Press Release No: Plenary Assembly 21/22

Press Release concerning the Decision Annulling the Provision Preventing Those Having No Final Court Decision against Them from Working at the Private Educational Institutions

The Constitutional Court, at its session dated 26 January 2022, found unconstitutional and annulled the phrase “…or must not have been subject to a prosecution due to these offences …” laid down in the amended paragraph 1 of Article 4 of Law no. 5580 on Private Educational Institutions in so far as it concerned the phrases “…personnel at the …” and “… fraud, forgery….” stated in the same provision (file no. E. 2021/117). 

Contested Provision

The contested provision sets forth that the persons to hold office at the private educational institutions must not have been subject to a prosecution due to fraud or forgery.

Ground for the Request for Annulment

It was maintained in brief that the contested provision was unconstitutional as it in breach of the presumption of innocence and prevented the persons having no final court decision against them from working at the private educational institutions.

The Court’s Assessment

Given the condition that the persons failing to satisfy the requirements laid down in Article 4 § 1 of Law no. 5580 cannot be employed as a private educational institution, it appears that the contested provision has constituted a restriction on the right to work.

Pursuant to Article 13 of the Constitution, fundamental rights and freedoms may be restricted only by law and in conformity with the reasons mentioned in the relevant articles of the Constitution, and such a restriction must be proportionate. In this sense, the formal existence of a statutory arrangement restricting the right to work is not per se sufficient, and the statutory provisions must be precise, accessible and foreseeable to the extent that would avoid any risk of arbitrariness.

On the other hand, Articles 48 and 49 of the Constitution do not prescribe any ground for restriction with respect to the right to work. However, it is acknowledged that the rights in respect of which no specific ground for restriction is prescribed are also subject to certain limitations by the very nature of these rights. Besides, the rights and freedoms enshrined in other provisions of the Constitution and the duties incumbent on the State may constitute a limitation on the rights and freedoms having no specific ground to justify their restrictions.

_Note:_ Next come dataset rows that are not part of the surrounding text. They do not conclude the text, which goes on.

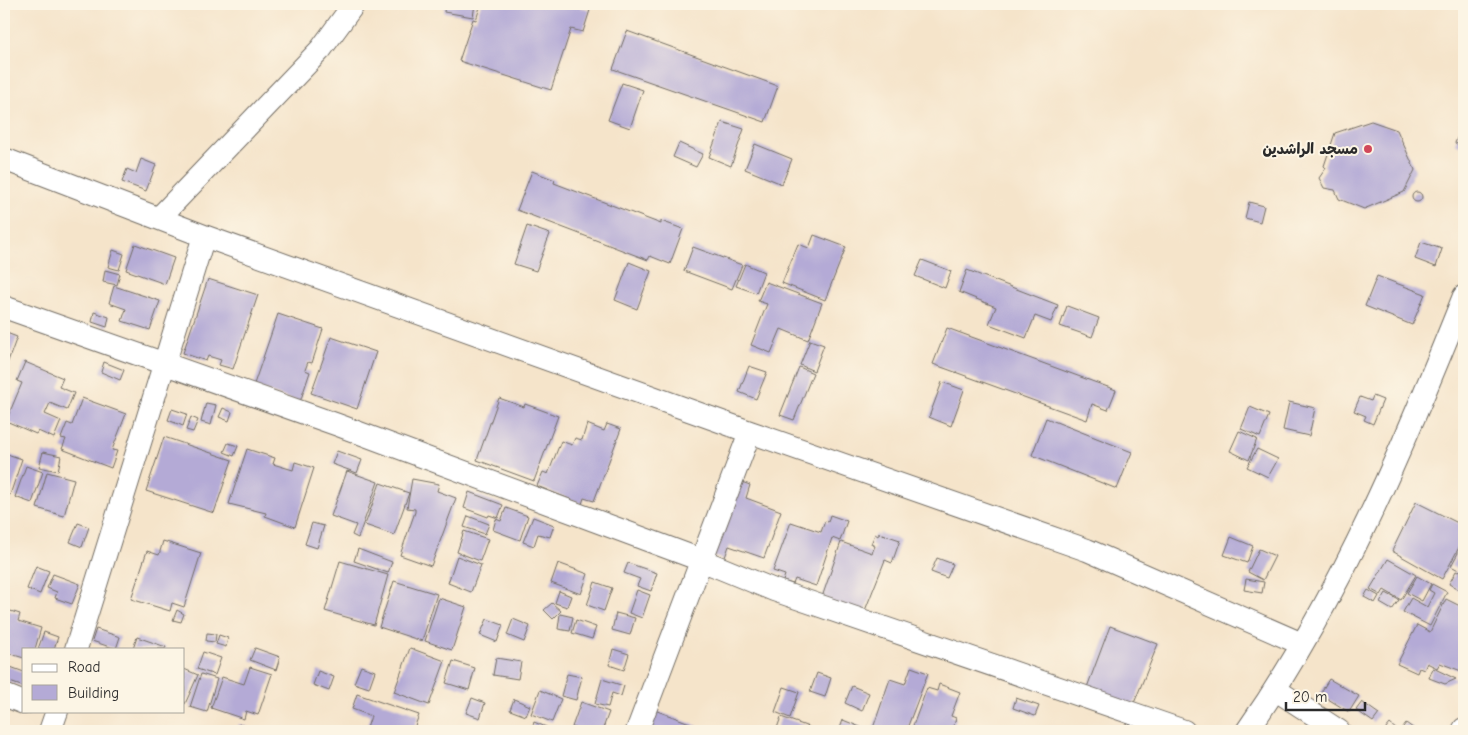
<svg xmlns="http://www.w3.org/2000/svg" width="1468" height="735" font-family="'Comic Neue','Playpen Sans Arabic',sans-serif">
<style>
.building{fill:#b4aad6}
.lines{fill:none;stroke-linecap:round;stroke-linejoin:round}
.minor-casing{stroke:#726c63;stroke-width:24}
.minor{stroke:#fff;stroke-width:22}
.poi-dot{fill:#d1495b;stroke:#fcf5e5;stroke-width:2}
.labels{text-anchor:middle;stroke-width:4;stroke-linejoin:round;paint-order:stroke}
.poi-label{font-size:15px;font-weight:bold;fill:#2b2b2b;stroke:#fcf5e5;text-anchor:end}
</style>
<rect width="100%" height="100%" fill="#fcf5e5"/>
<filter id="ink" filterUnits="userSpaceOnUse"><feTurbulence type="fractalNoise" baseFrequency=".02" numOctaves="2"/><feDisplacementMap in="SourceGraphic" scale="10" xChannelSelector="R" yChannelSelector="G"/><feConvolveMatrix kernelMatrix="1 2 1 2 8 2 1 2 1" color-interpolation-filters="sRGB"/></filter>
<filter id="wash" filterUnits="userSpaceOnUse"><feTurbulence type="fractalNoise" baseFrequency=".0096" numOctaves="4" result="noise"/><feDisplacementMap in="SourceGraphic" scale="20" xChannelSelector="R" yChannelSelector="G"/><feGaussianBlur stdDeviation="1.12" result="paint"/><feColorMatrix in="noise" values="0 0 0 0 0 0 0 0 0 0 0 0 0 0 0 0 0 1.4 0 .05"/><feComposite in="paint" operator="in"/></filter>
<g filter="url(#wash)">
<rect width="100%" height="100%" fill="#f5e4ca"/>
<g id="blocks">
<path class="building" d="M445,4H475L473,17L444,12Z
M481,4H569L590,10L583,32L571,29L551,90L459,61L473,19L476,20Z
M627,31L778,86L765,122L613,69Z
M622,83L643,90L630,128L608,120Z
M1371,121L1397,130L1415,170L1404,192L1364,209L1339,199L1335,190L1324,188L1319,178L1326,168L1324,166L1335,133Z
M722,122L744,129L731,166L709,157Z
M1464,122V147L1455,143Z
M679,143L703,154L696,167L673,157Z
M755,144L792,159L782,184L745,169Z
M141,159L156,165L146,191L122,182L127,169L136,173Z
M532,171L555,180L554,183L661,224V221L683,229L670,264L650,256L648,260L517,210Z
M1412 197a5 5 0 1 1 10 0a5 5 0 1 1-10 0Z
M1249,202L1264,206L1260,222L1245,218Z
M527,226L550,234L536,271L514,264Z
M814,235L846,247L825,300L782,283L798,244L809,248Z
M1421,242L1442,249L1436,267L1415,259Z
M135,244L174,258L165,284L126,270Z
M693,247L742,265L732,289L684,271Z
M113,250L124,254L119,270L108,267Z
M922,260L951,271L945,288L915,276Z
M629,262L651,271L637,309L615,300Z
M745,264L764,272L756,293L736,286Z
M105,270L120,274L117,285L103,282Z
M967,270L1058,305L1051,322L1035,316L1026,338L989,324L996,307L959,292Z
M1377,276L1425,294L1412,325L1365,306Z
M208,279L258,295L233,369L219,365L221,360L208,356L206,361L183,353Z
M766,282L822,303L808,340L781,329L771,353L751,345L767,304L758,301Z
M114,286L160,301L150,330L122,321L126,309L109,303Z
M1067,306L1099,318L1092,337L1060,326Z
M94,312L109,317L107,327L92,322Z
M278,314L323,329L312,363L308,362L305,370L310,372L300,402L253,387Z
M947,328L1116,390L1108,410L1092,404L1087,420L933,364Z
M4,332L17,337L4,372Z
M331,337L376,352L357,409L311,393Z
M810,340L824,345L814,371L800,365Z
M25,362L63,378L59,387L74,393L67,410L50,403L45,414L61,421L54,438L38,431L36,434L6,421L22,383L17,381Z
M104,362L124,370L120,380L101,372Z
M749,366L767,372L756,399L739,392Z
M799,367L813,373L794,420L780,415Z
M942,382L964,390L951,426L929,417Z
M1373,396L1383,400L1373,424L1364,420L1366,416L1354,411L1360,397L1371,401Z
M82,398L126,414L112,450L117,451L111,468L62,449L66,439L61,438L67,423L72,425Z
M499,398L524,407L525,404L558,416L534,481L477,460Z
M1289,402L1315,408L1309,436L1283,430Z
M206,403L216,405L211,425L201,422Z
M1250,407L1269,415L1260,437L1241,429Z
M223,408L232,412L229,421L219,417Z
M172,409L187,414L183,426L168,420Z
M191,417L198,420L193,432L186,430Z
M1046,418L1132,452L1117,489L1032,455Z
M587,424L604,431L607,424L621,429L594,501L584,498L582,504L537,486L543,472L548,474L561,441L572,445L575,438L582,440Z
M1239,431L1257,439L1249,460L1230,451Z
M164,437L232,460L214,513L146,491Z
M228,443L238,446L234,456L224,452Z
M247,449L275,458L273,464L293,470L295,462L314,468L295,527L265,516L266,513L229,504Z
M1257,449L1278,459L1268,477L1247,467Z
M337,451L362,460L357,473L332,464Z
M43,452L61,456L58,471L39,467Z
M4,453L22,459L10,495L4,493Z
M26,466L43,472L32,503L15,497Z
M347,471L378,482L358,538L352,535L356,525L331,516Z
M47,472L74,479L64,516L37,508Z
M412,479L439,484L437,491L456,498L431,566L400,555L415,512V509L407,508Z
M736,480L750,485L746,498L781,511L764,558L729,546L724,560L710,555Z
M380,483L409,493L394,535L365,525Z
M469,492L503,505L498,518L489,515L488,517L464,508Z
M1416,502L1464,526V538L1442,579L1392,551Z
M506,508L528,516L520,540L493,530L496,519L501,521Z
M830,515L847,521L840,541L832,538L816,586L795,579L793,584L783,581L785,575L773,571L791,522L821,532L825,521L828,522Z
M468,516L489,524L485,534L464,527Z
M533,517L554,525L550,537L538,534L534,546L523,542Z
M78,523L89,527L82,547L70,542Z
M312,523L324,526L317,548L305,544Z
M464,531L488,539L480,561L457,552Z
M879,533L900,540L892,563L885,560L864,613L820,603L841,542L872,553L875,546L871,544L875,534L878,536Z
M1231,537L1253,546L1247,563L1224,555Z
M163,541L201,553L184,607L172,603L170,611L131,599L147,551L159,555Z
M1464,542V573L1451,566Z
M358,549L392,562L388,573L354,561Z
M1259,549L1275,556L1263,580L1248,572Z
M457,556L481,565L471,592L448,583Z
M937,558L953,564L947,578L931,572Z
M1388,559L1416,575L1401,600L1384,590L1381,595L1370,589Z
M340,561L388,575L374,625L325,611Z
M558,563L588,574L581,594L551,583Z
M628,563L657,573L651,591L637,586L640,579L624,573Z
M36,566L49,571L40,594L27,589Z
M1456,571L1464,575V585L1460,590L1449,584Z
M53,574L80,584L72,604L55,598L57,592L47,588Z
M1417,576L1431,584L1422,601L1407,593Z
M1246,579L1264,582L1262,593L1244,590Z
M394,581L437,594L422,641L379,627Z
M595,582L612,588L604,611L587,605Z
M1432,584L1447,592L1430,626L1403,612L1411,598L1427,607L1434,593L1429,590Z
M637,590L650,595L642,618L629,613Z
M1368,590L1379,596L1375,603L1364,597Z
M559,591L571,596L567,607L555,603Z
M1386,593L1399,600L1392,610L1380,603Z
M439,598L466,607L452,650L425,641Z
M1446,599L1464,608V672L1440,663L1437,668L1427,663L1424,670L1419,668L1417,673L1397,664L1417,625L1430,632Z
M552,603L561,611L553,619L544,610Z
M4,609L20,614L18,621L41,628L35,649H24V658L4,652Z
M177,610L184,614L181,622L173,620Z
M616,613L635,618L630,635L612,630Z
M560,614L573,617L570,631L558,629Z
M487,619L503,625L497,642L480,635Z
M513,619L530,626L524,642L507,635Z
M576,620L596,627L592,639L572,633Z
M1110,626L1158,644L1132,708L1086,690Z
M96,629L120,637L116,649L92,641Z
M44,632L58,637L54,649H38Z
M207,633L216,634L215,642L206,641Z
M219,635L228,638L226,647L216,644Z
M137,637L166,647L165,649H133Z
M255,648L280,657L276,670L250,660Z
M410,648L445,661L429,705L394,692Z
M613,649L629,654L624,670L609,665Z
M203,652L221,658L215,675L197,669Z
M496,658L521,662L518,679L493,675Z
M453,661L475,668L469,690L446,683Z
M5,665L24,672V687L4,680Z
M361,666L375,671L369,688L354,683Z
M250,667L272,674L258,715L246,711L244,719L211,708L222,677L244,684Z
M911,667L928,673L906,731H872L890,679L905,684Z
M1433,668L1456,679L1445,684L1429,678Z
M184,669L198,675L185,704L184,703Z
M318,671L334,677L329,691L313,685Z
M817,673L831,678L825,697L810,692Z
M201,674L217,679L207,712L190,707Z
M567,674L582,677L576,700L561,696Z
M602,679L624,686L621,696L612,693L608,707L595,704Z
M1329,679L1359,696L1349,712L1320,694Z
M939,684L960,692L951,716L956,718L953,729L947,727L945,731H911L927,688L937,691Z
M852,686L869,693L862,711L845,703Z
M784,687L799,692L790,718L775,712Z
M540,690L561,699L552,722L531,714Z
M357,694L419,715L413,731H366L371,716L352,709Z
M472,698L485,703L480,718L466,713Z
M1016,698L1039,706L1035,716L1013,708Z
M514,699L530,706L526,716L510,710Z
M581,702L609,712L602,731H584L572,727Z
M1362,702L1379,714L1373,722L1356,710Z
M649,708L698,726L696,731H640Z
M781,717L820,731H776Z
M843,720L870,731H839Z
M534,722L551,729L550,731H531Z
M1406,723L1417,731H1400Z
M239,724L252,729L251,731H237Z
M1390,724L1398,731L1385,730Z"/>
</g>
</g>
<g filter="url(#ink)">
<use href="#blocks" fill-opacity="0" stroke="#726c63" stroke-width="1"/>
<g class="lines">
<g class="minor-casing">
<path id="minor" d="M4,159L204,236L750,432L1087,550L1302,644
M159,218L321,49L354,4
M4,307L338,425L701,560L774,590L1184,731
M76,649L204,236
M1276,690L1339,731
M4,695L24,703
M50,731L57,711
M637,731L750,432
M1247,731C1340,598 1404,446 1464,296
M1463,731L1464,729"/>
</g>
<use href="#minor" class="minor"/>
</g>
</g>
<circle class="poi-dot" cx="1368" cy="149" r="5"/>
<g class="labels">
<g class="poi-label">
<text x="1358" y="154">مسجد الراشدين</text>
</g>
</g>
<rect width="1468" height="735" fill="none" stroke="#fcf5e5" stroke-width="20"/>
<rect x="22" y="648" width="162" height="65" fill="#fcf5e5" stroke="#a8a49b"/>
<rect x="32" y="664" width="25" height="8" fill="#ffffff" stroke="#a8a49b"/>
<text x="68" y="672" font-size="15" fill="#2b2b2b">Road</text>
<rect x="32" y="685" width="25" height="15" fill="#b4aad6" stroke="#a8a49b"/>
<text x="68" y="698" font-size="15" fill="#2b2b2b">Building</text>
<path d="M1286 702v8h79v-8" fill="none" stroke="#2b2b2b" stroke-width="2.5"/>
<text x="1293" y="702" font-size="15" fill="#2b2b2b" stroke="#fcf5e5" stroke-width="4" paint-order="stroke">20 m</text>
</svg>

Pursuant to Articles 6, 9 and 11 of Law no. 5580, education and training to be provided at the private educational institutions must be conducted in accordance with the general aims and basic principles of the Turkish national education as defined in the Basic Law of National Education no. 1739. In case of any offence committed by the principals and teachers working at these institutions while exercising their duties or any offence of which they are a victim on account of their duties, the Turkish Criminal Code no. 5237 shall apply, and they shall be qualified as a public officer in the course of the criminal prosecution. They shall be subject to the supervision and control of the Ministry of National Education. Given these considerations, it has been observed that the provision stipulating the non-existence of any prosecution against the officers to hold office at the private educational institutions serves the legitimate purpose of maintaining public order.

Regard being had to the fact that the condition laid down through the contested provision to the effect that the officers to work at the private educational institutions must not have been subject to any prosecution on account of fraud and forgery would contribute to the promotion of public and individual confidence in them, the contested provision cannot be considered convenient to attain the aim of maintaining public order. However, for a provision to be found to comply with the principle of proportionality, it is not merely sufficient to impose a convenient restriction, but the restriction must be also in keeping with the principle of necessity.

The aim sought to be attained by the contested provision may be indeed achieved through more lenient measures: in case of initial employment by the private educational institutions, the relevant authorities may be allowed to exercise discretionary power or they may be authorised to await the outcome of the prosecution; and as for the officers already working at these institutions, their employment contracts until the conclusion of the prosecution may be suspended. As a matter of fact, such kind of measures are already embodied in the legislation with respect to other various professions. In this regard, the impugned restriction, which necessitates the absence of any prosecution against these officers due to fraud and forgery, can be considered neither necessary nor proportionate as it is possible to attain the desired aim in the public interest through a more lenient restriction.

Consequently, the contested provision has been found unconstitutional and therefore annulled.

This press release prepared by the General Secretariat intends to inform the public and has no binding effect.